28 November 2009

OMG...

15 November 2009

Didn't mankind do this once before?

The tower of babble ring any bells?

28 October 2009

The world is still out there, just beyond the fog...



Sometimes in a job like this one, the four walls start to close in on you. The day to day becomes all there is, and anything you used to enjoy or love to do seems so far away that it will never come back. It begins to feel like this small place, that's not much fun, is all that's left for you.
Sometimes you don't even know that your beginning to feel this way, until something happens that shakes you up and shows you that HEY, THE WORLD IS STILL OUT THERE, JUST BEYOND THE FOG (read sand storm) OF THIS WAR.

I had such an experience recently. A very relaxed concert. A few people from home coming by to say, hey, were all still here waiting for you. (Craig Morgan; Chris Young) Also some very heroic stories from others who have served and been injured. (Scott Lilley; Joseph Bowser) It was a real one-two punch that I needed. One to slap me and say, relaxation and enjoyment are still possible. And another to remind me that outside of the walls I'm stuck in there is still just as much war going on as there were in my last two tours.

I feel releaved, renewed, and revived. I just wish I could change up my job a little to help keep me from slipping back into the complacency that is this place.

26 October 2009



You really begin to get the scale of it all when you see the amazing lavish areas Saddam had dedicated to himself and his fellow Baath party members. This guy was larger than life like him or not. He really had some out of this world ideas, and he ran with them. (Mind you I disagree with nearly all of them)
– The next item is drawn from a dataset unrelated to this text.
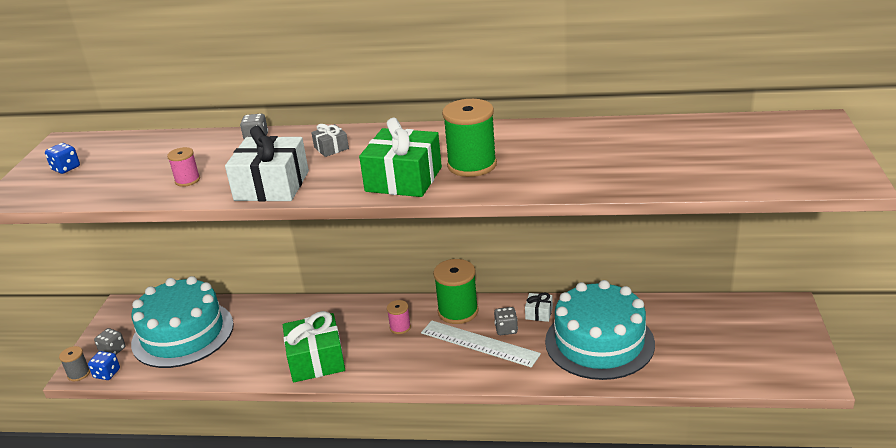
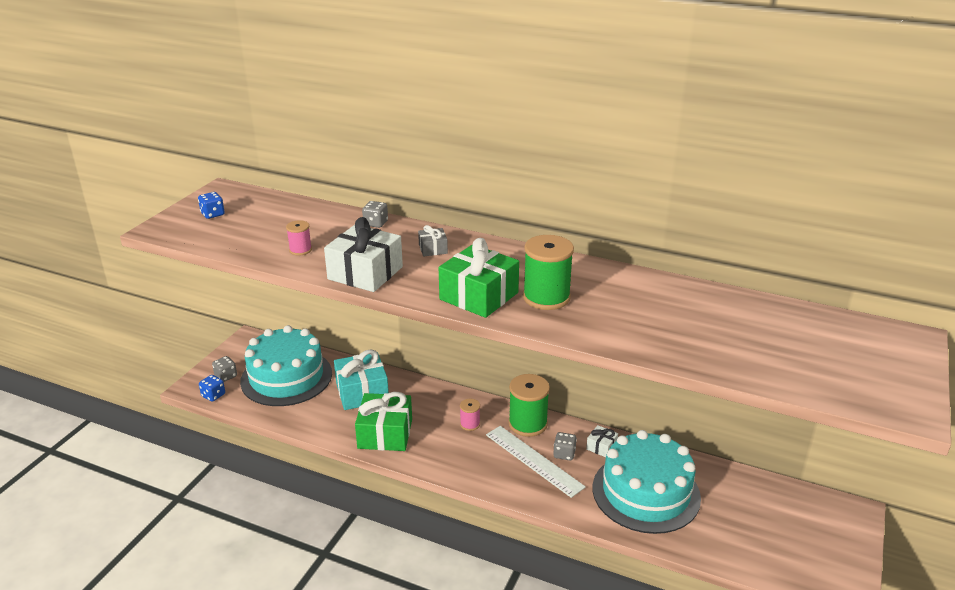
camera: 15 degrees right, 0 degrees up
(79, 374) = (192, 389): grey spool -> none
(273, 327) = (362, 392): none -> turquoise gift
He was a bad guy who was somehow allowed to run as far as he wanted for a long long long time.

This is a picture of the palace that he named "Victory Over America Palace" Hmmmm that didn't work out quite like he imagined I guess.

20 October 2009

Not a good day



So, here is an example of a day I wish I could just forget.
Were at a get together for a unit we just joined, and found out we were going to be deploying to Iraq with. Let's just say this was a day full of feeling like you didn't belong and you weren't wanted. I guess it's akin to being the last one picked for a team.
Before someone drops a comment like, get over it, toughen up, or something of the nature, just let me say one quick thing:

F&^% Off.
I'm just saying how it felt, and oh look... here I am in Iraq doing my job.
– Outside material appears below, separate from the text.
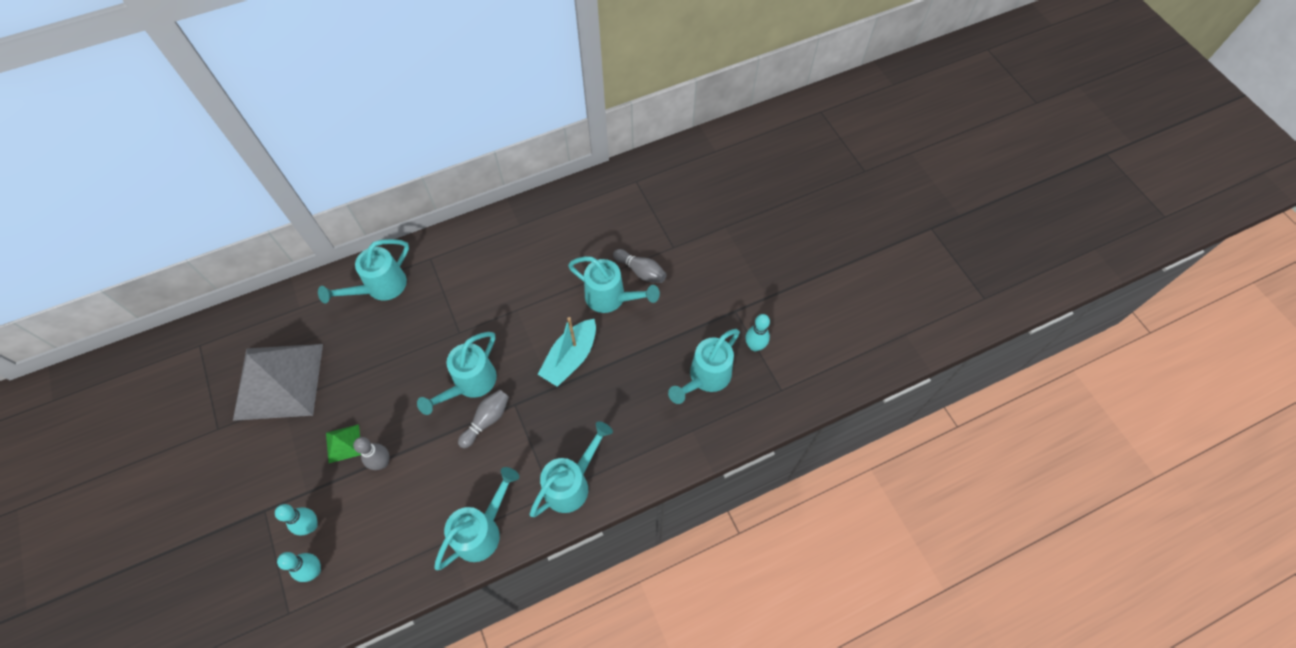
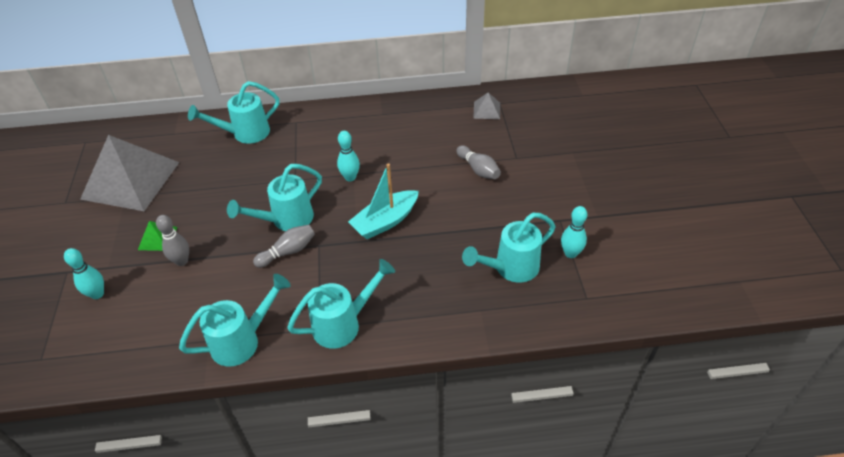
camera: 20 degrees right, 15 degrees down
(314, 570) = (80, 331): turquoise bowling pin -> turquoise bowling pin (350, 177)
(611, 298) = (442, 184): turquoise watering can -> none
(626, 194) = (487, 110): none -> grey pyramid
OK now that we've dispensed with the formality's,
It was a sort of hot day, one you could sit outside for, and it wasn't bad as long as there was a breeze, but once the breeze stopped you would want to get inside. We spent it aimlessly walking around saying hi to the few people we knew, and generally trying not to look as unimpressed, or unimpressive as we felt. I think the feeling was akin to when you were in grade school, and you realized that you had forgotten to do your homework. Or when you knew your parents just found out you had done something wrong, and you knew they were on the way to talk to you. It's something in the pit of your stomach, and it's not good.
Thank God we had each other.

19 October 2009

18 October 2009

Wish I were there.


The rhythmic sound of the waves on the rocks.I hear only part of the battle that takes place day in and day out forever.The rocks are changed by this battle, just as we are changed by our own battles.The water continues on seemingly unchanged, just as life at large continues on regardless of us.The cool breeze and clouds flow along above, totally unaware of the battles fought and lives lost underneath them.

14 October 2009


I have what you could call a cronicly terrible memmory, I'm sure there is something not quite right with the way my mind removes whole sections of my life. That being said:

Some moments in life are so powerfull, so wrought with feeling, and energy, that they sear themselvs into our memory. We can smell the air, feel the wind, and hear the laughter years and years after the moment has passed.
You can see one of those moments in my life above.
Another I recall is cruising home on my bicycle as fast as I could (I was about 7 I think) I knew I was almost late as I was turning into our driveway, but the smell of summer in the air, the sound of my bike whizzing on the pavement, and knowing I was pedaling for all I was worth was one of those moments for me.

Even the thief knowen to us all as time has a challange ahead of him to steal away these precious well worn memories. We think of them, and it re-news not just us as we do so, but the path to them, and thier stregnth. I pray time is never able to remove these from my mind.

13 October 2009


True Friends will be few and far between, don't forget them. (Even if they won't look at the camera)

11 October 2009

The only quote I'll post here.

"War is an ugly thing, but not the ugliest of things. The decayed and degraded state of moral and patriotic feeling which thinks that nothing is worth war is much worse. The person who has nothing for which he is willing to fight, nothing which is more important than his own personal safety, is a miserable creature and has no chance of being free unless made and kept so by the exertions of better men than himself." John Stuart Mill


Begin with that which is of most importance to you.